みんな荷物らしきものは何一つ持ってきていない。
「ここでみんなにいい知らせと、悪い知らせがあるけどどっち聞きたい?」
「そりゃあ、いい知らせからだろ」
雅一が即答するとみんなも頷く。
「いい知らせは、神様はどうもやさしいらしく。シャワーとお風呂のシステムが加わってるわよ。あと食事できるよう、設定されている。」
「やった」
「嬉しい」
などと騒がしくなるところで雅一はカノンに聞く。
「そういえば、何でシャワーや食事が必要なんだ?」
「それは、人間が習慣としているところでの行動がないと、意外にだめなの。だからVRMMOは、必ず5時間で落ちるようになってるでしょ」
「確かにそうだな」
VRMMOは、長時間プレイによる、現実世界の体の変調をきたさないために5時間と決めている。
5時間過ぎると強制退場させられるのだ。だから、いつもやるときは時間に気を付けていたのだ。
「でも、食べなくてもいいよな?」
実質昨日から何も食べていないことに気付くそれは、空腹にならなかったことが一番大きかったのだ。

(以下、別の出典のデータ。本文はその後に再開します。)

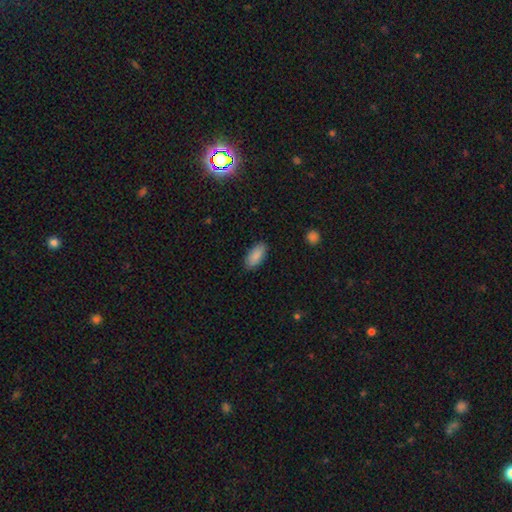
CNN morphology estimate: Smooth or featured: smooth — 89% (star or artifact — 6%)
How rounded: in between — 89% (cigar-shaped — 9%)
Merging: none — 88% (minor disturbance — 9%)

「そうね。GCT自体、別に食べる必要もないし、寝る必要もない。でも、人間の習慣はなかなか変える事が出来ないの。だから寝るし食べるの。でも、アイテムで体力回復系のレーションならあったはず。」
レーションはパックの中に入っていて進軍の際や作戦中などに簡単に食べれるものだ。
「次に悪い知らせは…………」
「悪い知らせは…」
みんな静かになりカノンに耳を傾ける。
「米軍から任務が入って、次は米軍基地がある館山まで行くことになったわ」
カノンがMCDを指さしながら言った。